Personal information
- Born: February 18, 1978 (age 48) Fayetteville, North Carolina, U.S.
- Nationality: American / Belgian
- Listed height: 6 ft 5 in (1.96 m)
- Listed weight: 198 lb (90 kg)

Career information
- High school: Irvin (El Paso, Texas)
- College: Siena (1996–2000)
- NBA draft: 2000: undrafted
- Playing career: 2000–2015
- Position: Shooting guard / small forward

Career history
- 2000–2002: Go-Pass Pepinster
- 2002: Adirondack Wildcats
- 2002–2006: Spirou Charleroi
- 2006: RheinEnergie Köln
- 2006–2007: Unicaja Málaga
- 2007–2008: Kyiv
- 2008: Beşiktaş Cola Turka
- 2009: ViveMenorca
- 2009–2010: Peristeri
- 2010: Dnipro
- 2010–2011: Oostende
- 2011–2012: Verviers-Pepinster
- 2012: Kryvbasbasket
- 2012: Petron Blaze Boosters
- 2012: Armia Tbilisi
- 2013: Esteghlal Zarin Qeshm
- 2013: KTP-Basket
- 2014–2015: Sint-Niklase Condors

Career highlights
- 2× Belgian League MVP (2003, 2005); 2× Belgian League champion (2003, 2004); Belgian Cup winner (2003);

= Marcus Faison =

Belgian-American former professional basketball player (born 1978)

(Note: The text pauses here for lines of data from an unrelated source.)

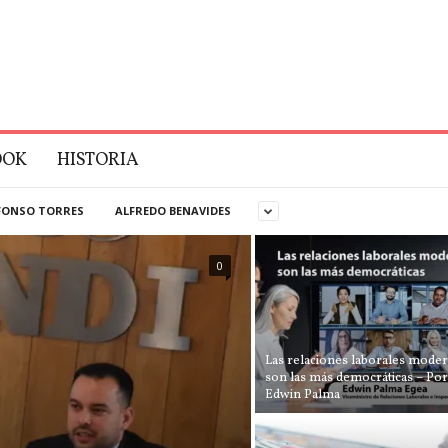
OOK
HISTORIA
FONSO TORRES
ALFREDO BENAVIDES
0
Las relaciones laborales mode
son las más democráticas – Por
Edwin Palma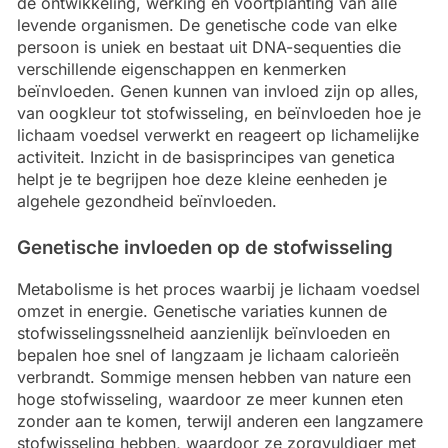
de ontwikkeling, werking en voortplanting van alle
levende organismen. De genetische code van elke
persoon is uniek en bestaat uit DNA-sequenties die
verschillende eigenschappen en kenmerken
beïnvloeden. Genen kunnen van invloed zijn op alles,
van oogkleur tot stofwisseling, en beïnvloeden hoe je
lichaam voedsel verwerkt en reageert op lichamelijke
activiteit. Inzicht in de basisprincipes van genetica
helpt je te begrijpen hoe deze kleine eenheden je
algehele gezondheid beïnvloeden.
Genetische invloeden op de stofwisseling
Metabolisme is het proces waarbij je lichaam voedsel
omzet in energie. Genetische variaties kunnen de
stofwisselingssnelheid aanzienlijk beïnvloeden en
bepalen hoe snel of langzaam je lichaam calorieën
verbrandt. Sommige mensen hebben van nature een
hoge stofwisseling, waardoor ze meer kunnen eten
zonder aan te komen, terwijl anderen een langzamere
stofwisseling hebben, waardoor ze zorgvuldiger met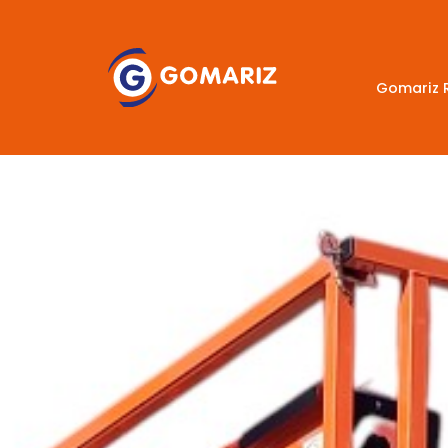
Gomariz 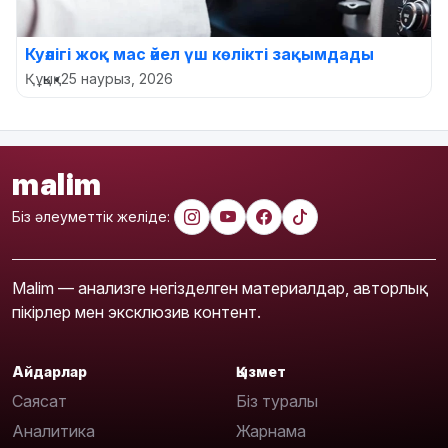
Куәлігі жоқ мас әйел үш көлікті зақымдады
Құқық
•
25 наурыз, 2026
malim
Біз әлеуметтік желіде:
Malim — анализге негізделген материалдар, авторлық
пікірлер мен эксклюзив контент.
Айдарлар
Қызмет
Саясат
Біз туралы
Аналитика
Жарнама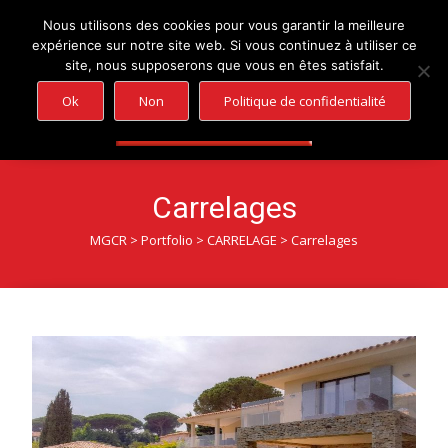
Nous utilisons des cookies pour vous garantir la meilleure
expérience sur notre site web. Si vous continuez à utiliser ce
+33 (0)4 94 56 00 10
contact@mgcr.fr
site, nous supposerons que vous en êtes satisfait.
Ok
Non
Politique de confidentialité
Carrelages
MGCR
>
Portfolio
>
CARRELAGE
>
Carrelages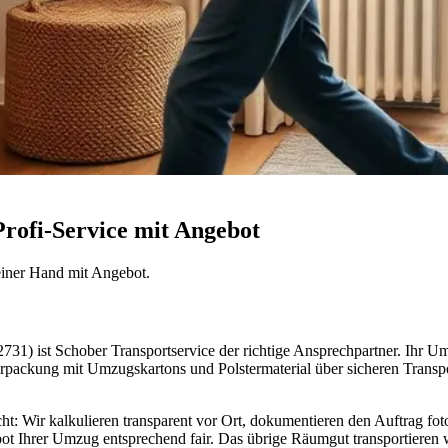
ofi-Service mit Angebot
 einer Hand mit Angebot.
1) ist Schober Transportservice der richtige Ansprechpartner. Ihr Um
erpackung mit Umzugskartons und Polstermaterial über sicheren Trans
 Wir kalkulieren transparent vor Ort, dokumentieren den Auftrag fot
ot Ihrer Umzug entsprechend fair. Das übrige Räumgut transportieren w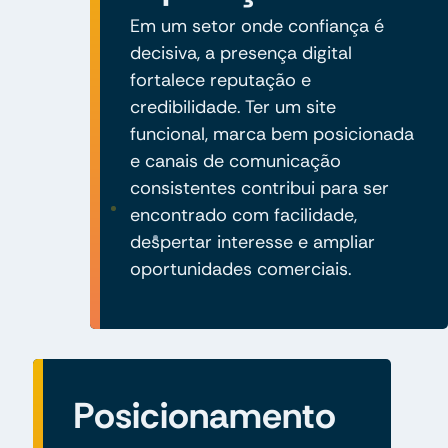
Em um setor onde confiança é
decisiva, a presença digital
fortalece reputação e
credibilidade. Ter um site
funcional, marca bem posicionada
e canais de comunicação
consistentes contribui para ser
encontrado com facilidade,
despertar interesse e ampliar
oportunidades comerciais.
Posicionamento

Marcus Vondell Faison (born February 18, 1978) is a Belgian-American former professional basketball player. He played Division I basketball for Siena College prior to his professional career. Was a prep standout at Irvin High School in El Paso, Texas.

==College career==
Faison played for Siena College in Loudonville, New York from 1996 to 2000. As a four-year starter, he was the leading scorer on teams that reached three consecutive Metro Atlantic Athletic Conference (MAAC) championship games from 1997–2000. He appeared in one NCAA tournament game in 1999, scoring 18 points in a loss to the #4 seeded Arkansas Razorbacks. As a senior, he led Siena to a 24–9 record and an appearance in the National Invitation Tournament. He graduated in 2000 as Siena's third leading scorer in school history. He was named to the All-MAAC First Team three times and to the conference's 25th anniversary team in January 2006.

==Pro career==
Faison joined Beşiktaş Cola Turka for the 2008–09 season. In January 2009, he left Beşiktaş because of economic problems and later signed with Peristeri in Greece.